チョウチョとお月さま④

つぎの満月の夜に、ルンちゃんは、無事に脱皮ができました。
するとこんどは、ぐんと大きくなりました。
そして体の色も、茶色からあざやかな緑色にかわりました。
頭には、すてきな角もかくし持っています。
それをみていたお月さまが、
「ルンちゃん、こんばんは。
上手に脱皮ができたようね。おめでとう。」
と微笑みながらいいました。
「ありがとう、お月さま。」
とルンちゃんが、お礼をいったとき、
ルンちゃんをめがけて、何かが飛んできました。
それは、ルンちゃんを食べようとしてやってきた、すずめでした。

そのようすを見ていた木の妖精は、大きな声でさけびました。
「ルンちゃん、あぶないっ!
早く、あたまの角をのばして、くさい匂いを出して!」
ルンちゃんは、あたまの角を、すぐにのばして、くさいにおいを出しました。
すると、すずめは、おどろいて、遠くへ逃げていきました。
「ありがとう、木の妖精さん。
わたし、もう少しで食べられてしまっていたわ。」
ルンちゃんが、お礼をいうと、
「ルンちゃんが、たすかってほんとうによかった。
これからは、気をつけなくてはね。
大きくなったのだから、ほかの小鳥や虫たちにも、
見つからないようにしなくてはね。」
と木の妖精は、やさしくいいました。
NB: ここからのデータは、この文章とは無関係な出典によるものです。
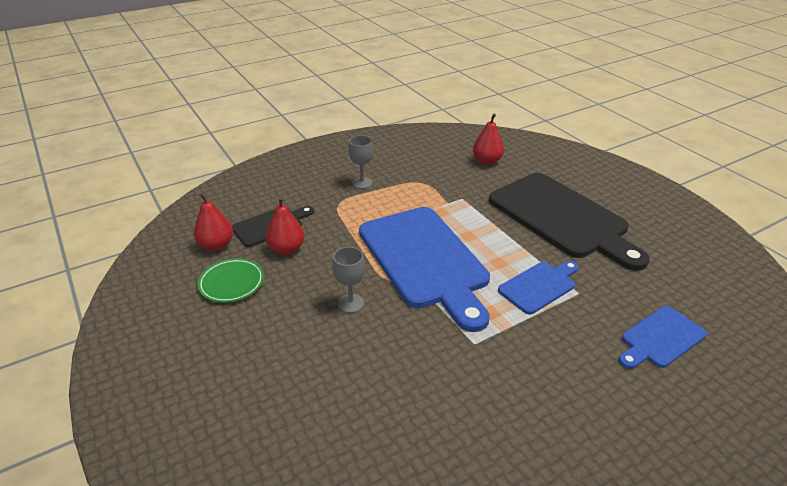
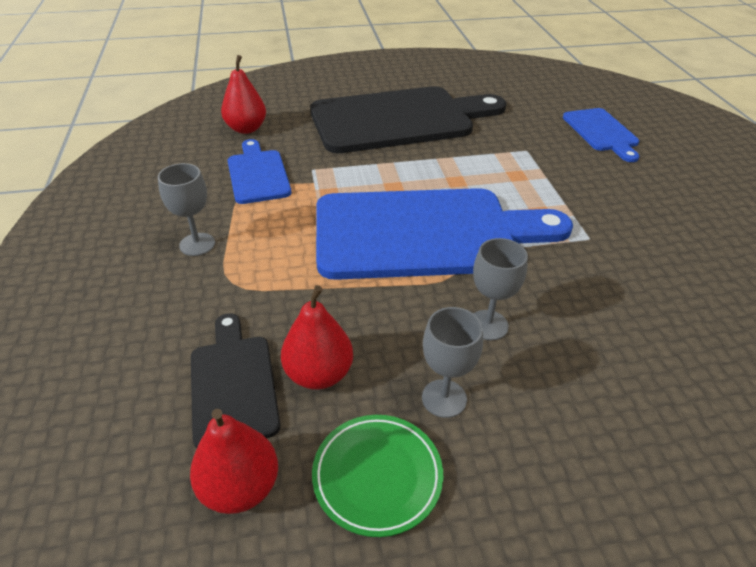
camera: 70 degrees left, 5 degrees up
(286, 296) = (444, 398): none -> grey goblet
(539, 286) = (507, 168): blue cutting board -> blue cutting board (257, 174)

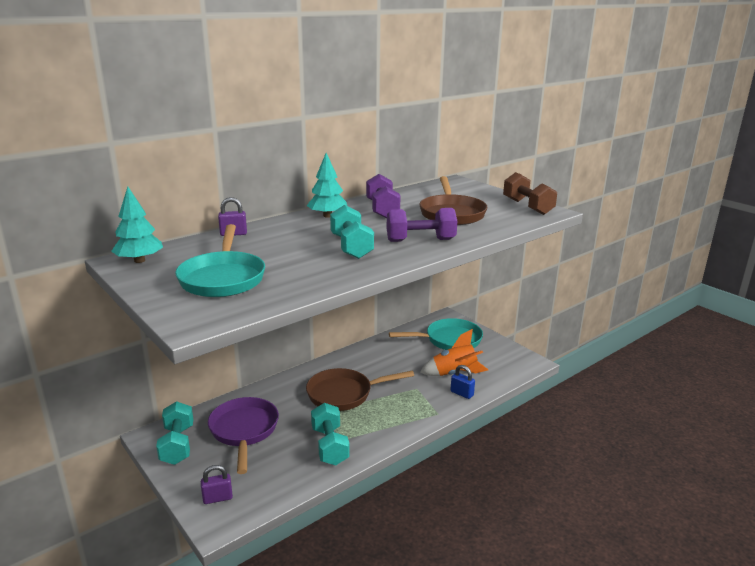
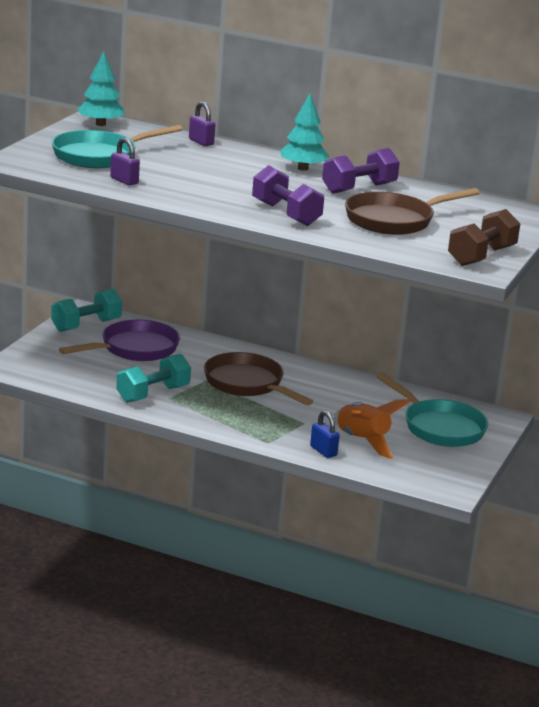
camera: 60 degrees right, 0 degrees up
(217, 498) = (36, 361): purple padlock -> purple padlock (124, 181)
(351, 247) = (228, 189): turquoise dumbbell -> none
(462, 393) = (323, 451): blue padlock -> blue padlock turned 45 degrees counterclockwise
それをみていた、お月さまも、
「ルンちゃん、勇気を出して、よくがんばったね。満月のときは、
いろんな動物や虫たちが興奮してるから、これからも注意しないとね。」
とやさしく教えてくれました。
ルンちゃんは、お月さまと木の妖精に、心から感謝をしました。

ある新月の夜、お月さまの声がきこえてきました。
「こんばんは、ルンちゃん。
すっかり立派な幼虫さんになったわね。
もうそろそろ、蛹(さなぎ)になる準備をしなくてはね。」
ルンちゃんは、
「ありがとう、お月さま。これからその準備をするところなの。
太い幹のしたで、だれにもみつからない場所をいま探しているの。
それと、チョウチョになるときには、羽がかわくまで飛べないから、
静かで、雨にあたらないところを探さなくてはならないの。」
といいました。
「もうすぐルンちゃんは、素敵なチョウチョになって
お空をじゆうに飛べるのね。しっかりね、ルンちゃん!」
お月さまは、うれしそうにいいました。